Records for this exercise:
□ □ □ □
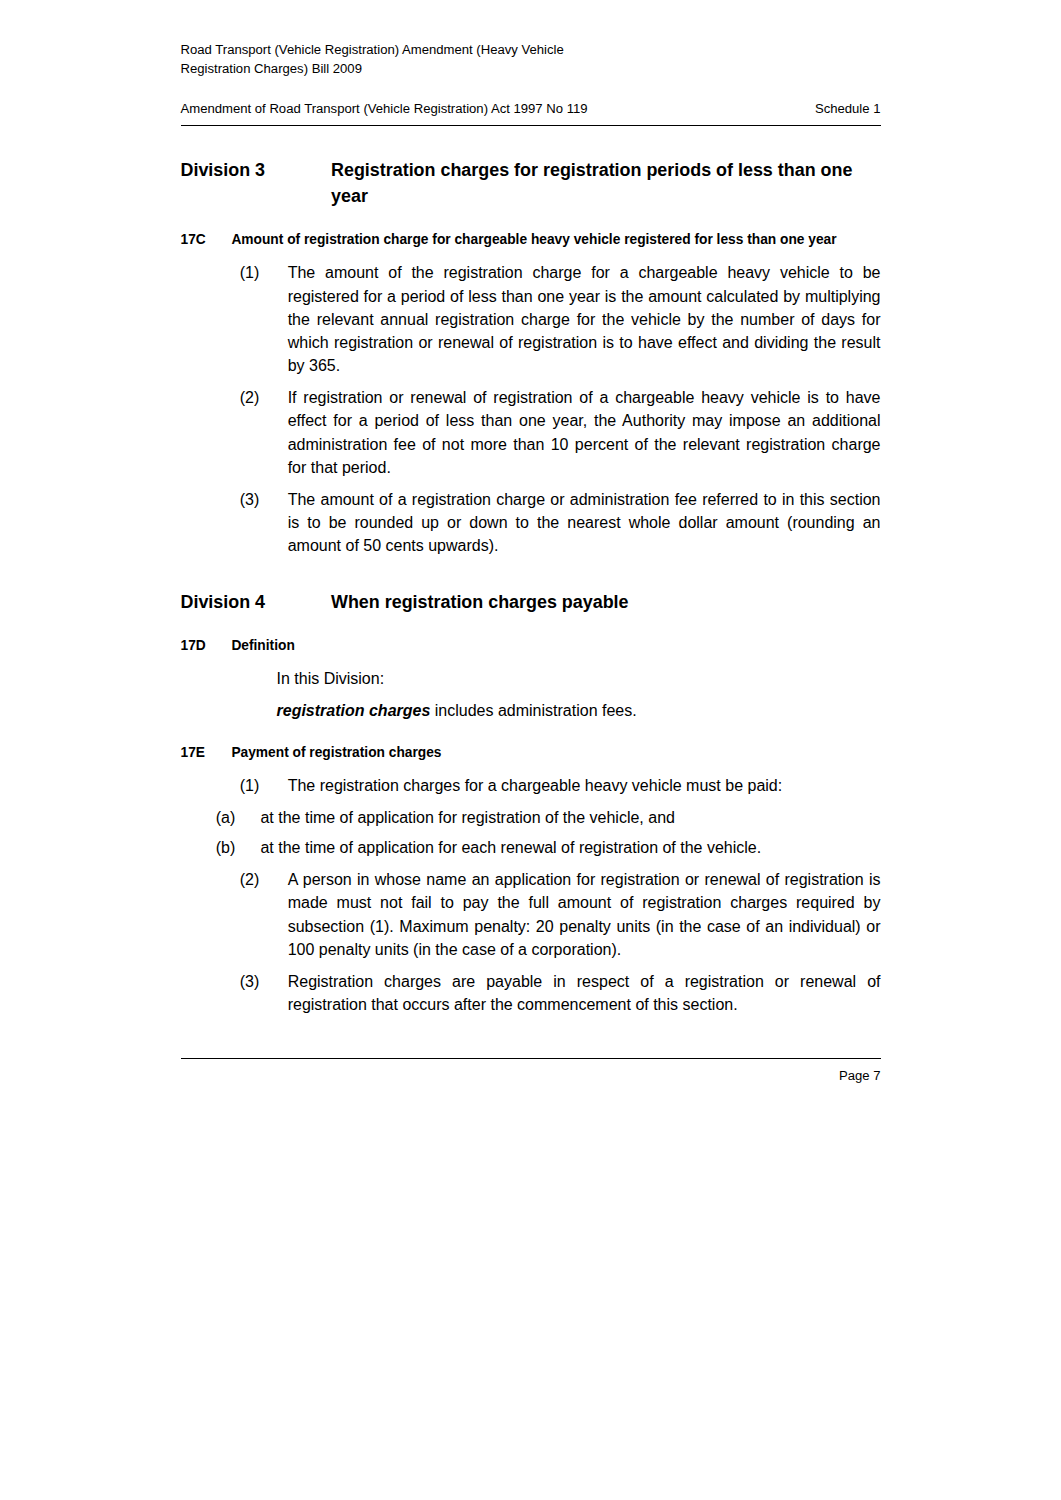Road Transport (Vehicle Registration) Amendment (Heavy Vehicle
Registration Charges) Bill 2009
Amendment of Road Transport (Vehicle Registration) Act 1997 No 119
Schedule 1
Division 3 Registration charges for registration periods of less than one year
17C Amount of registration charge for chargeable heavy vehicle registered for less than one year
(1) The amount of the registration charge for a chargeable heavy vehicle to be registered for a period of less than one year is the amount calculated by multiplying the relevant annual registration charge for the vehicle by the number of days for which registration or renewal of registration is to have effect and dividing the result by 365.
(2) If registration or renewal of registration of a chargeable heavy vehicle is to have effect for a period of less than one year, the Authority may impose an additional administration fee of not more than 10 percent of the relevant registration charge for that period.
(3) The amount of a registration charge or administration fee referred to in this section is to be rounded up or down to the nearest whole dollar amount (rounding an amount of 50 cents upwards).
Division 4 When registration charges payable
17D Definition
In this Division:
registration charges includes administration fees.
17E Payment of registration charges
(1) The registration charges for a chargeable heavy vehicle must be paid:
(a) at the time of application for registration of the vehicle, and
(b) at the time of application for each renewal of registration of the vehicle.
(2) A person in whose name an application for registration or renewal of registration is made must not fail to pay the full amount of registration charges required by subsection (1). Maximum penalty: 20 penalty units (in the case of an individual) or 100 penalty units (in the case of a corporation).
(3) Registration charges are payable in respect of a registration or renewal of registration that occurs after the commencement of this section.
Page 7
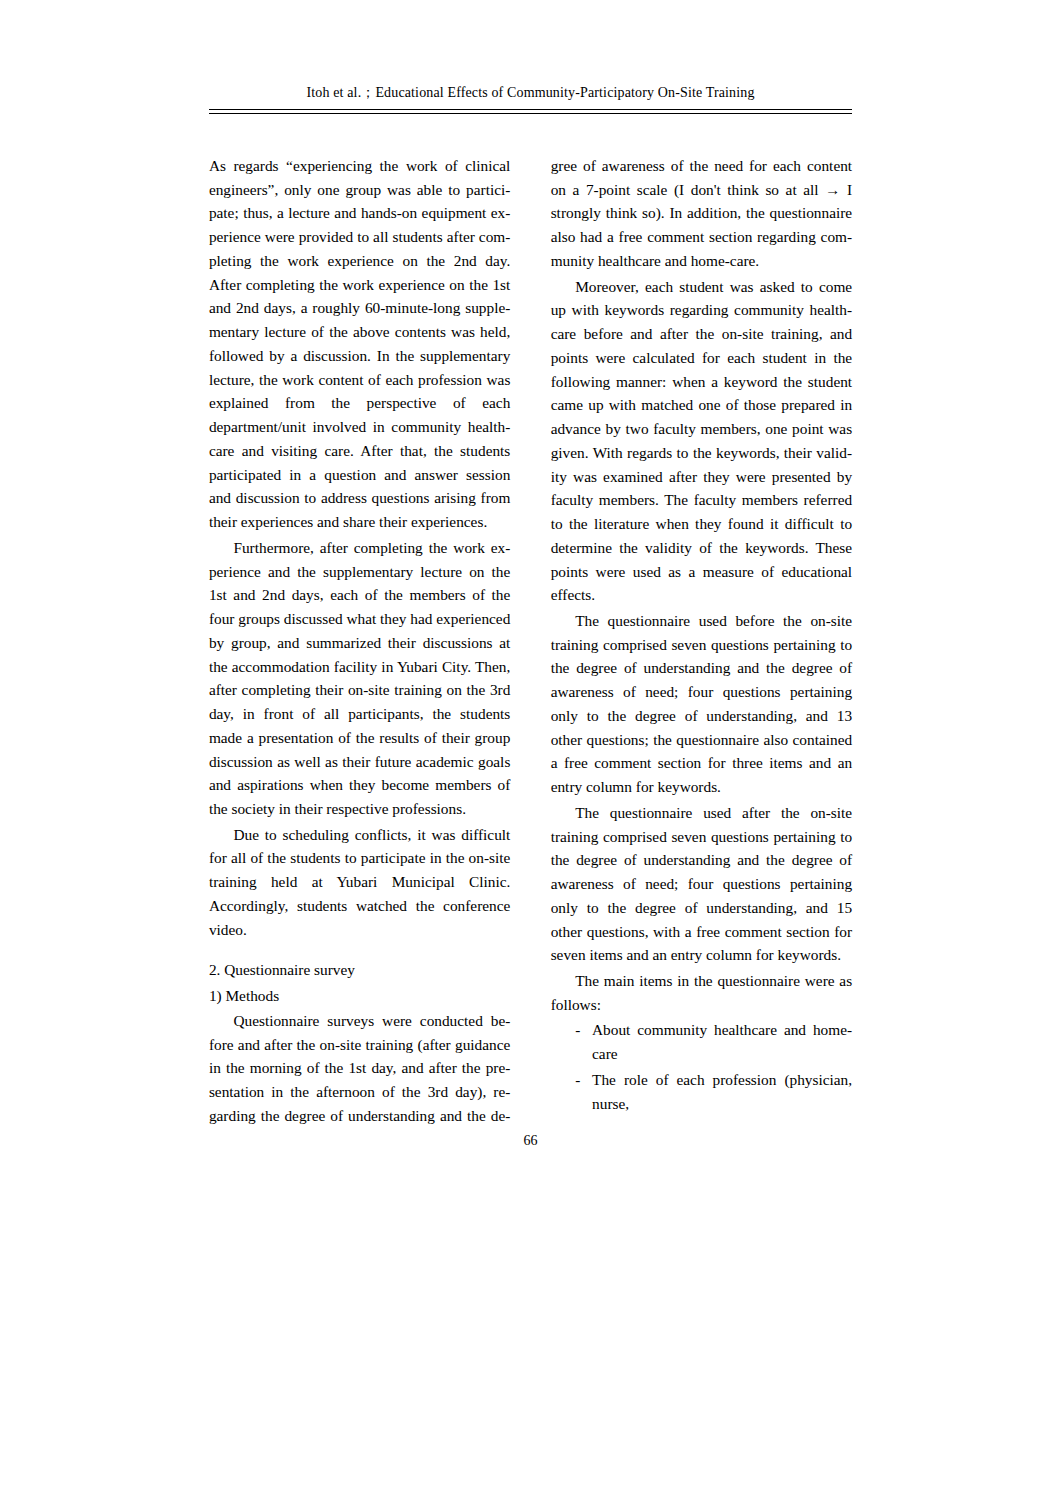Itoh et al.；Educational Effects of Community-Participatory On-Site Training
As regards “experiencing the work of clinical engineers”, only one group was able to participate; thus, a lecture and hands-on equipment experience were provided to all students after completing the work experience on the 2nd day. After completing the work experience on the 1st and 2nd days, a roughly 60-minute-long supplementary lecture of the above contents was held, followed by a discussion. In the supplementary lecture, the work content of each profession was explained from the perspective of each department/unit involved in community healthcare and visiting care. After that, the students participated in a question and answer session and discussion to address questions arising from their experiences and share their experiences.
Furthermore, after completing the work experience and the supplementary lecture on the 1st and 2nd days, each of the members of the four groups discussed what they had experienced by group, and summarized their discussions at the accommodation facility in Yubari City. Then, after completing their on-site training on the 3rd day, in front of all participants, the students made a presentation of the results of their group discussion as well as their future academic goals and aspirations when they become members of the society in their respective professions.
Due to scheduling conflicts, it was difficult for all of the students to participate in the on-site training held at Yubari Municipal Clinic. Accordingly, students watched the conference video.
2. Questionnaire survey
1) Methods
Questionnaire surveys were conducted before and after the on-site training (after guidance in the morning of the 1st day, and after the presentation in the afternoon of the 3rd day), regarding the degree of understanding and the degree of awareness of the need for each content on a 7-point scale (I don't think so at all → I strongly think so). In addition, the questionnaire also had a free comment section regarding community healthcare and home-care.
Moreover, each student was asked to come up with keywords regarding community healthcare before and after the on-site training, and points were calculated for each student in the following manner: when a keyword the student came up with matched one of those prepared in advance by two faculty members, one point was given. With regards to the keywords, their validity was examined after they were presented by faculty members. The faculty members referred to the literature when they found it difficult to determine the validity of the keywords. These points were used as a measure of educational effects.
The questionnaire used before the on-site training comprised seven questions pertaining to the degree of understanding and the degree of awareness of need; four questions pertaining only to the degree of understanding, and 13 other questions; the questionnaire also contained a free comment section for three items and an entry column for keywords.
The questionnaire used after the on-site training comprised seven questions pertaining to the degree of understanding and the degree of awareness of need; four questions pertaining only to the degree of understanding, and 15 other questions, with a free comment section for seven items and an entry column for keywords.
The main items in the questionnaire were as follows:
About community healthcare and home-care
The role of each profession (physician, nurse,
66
□ □ □ □
Work item: Set down word for word the lines from the first entry through the line with "17C Amount of", both included, omitting pictures.

Answer box:
Road Transport (Vehicle Registration) Amendment (Heavy Vehicle
Registration Charges) Bill 2009
Amendment of Road Transport (Vehicle Registration) Act 1997 No 119
Schedule 1
Division 3 Registration charges for registration periods of less than one year
17C Amount of registration charge for chargeable heavy vehicle registered for less than one year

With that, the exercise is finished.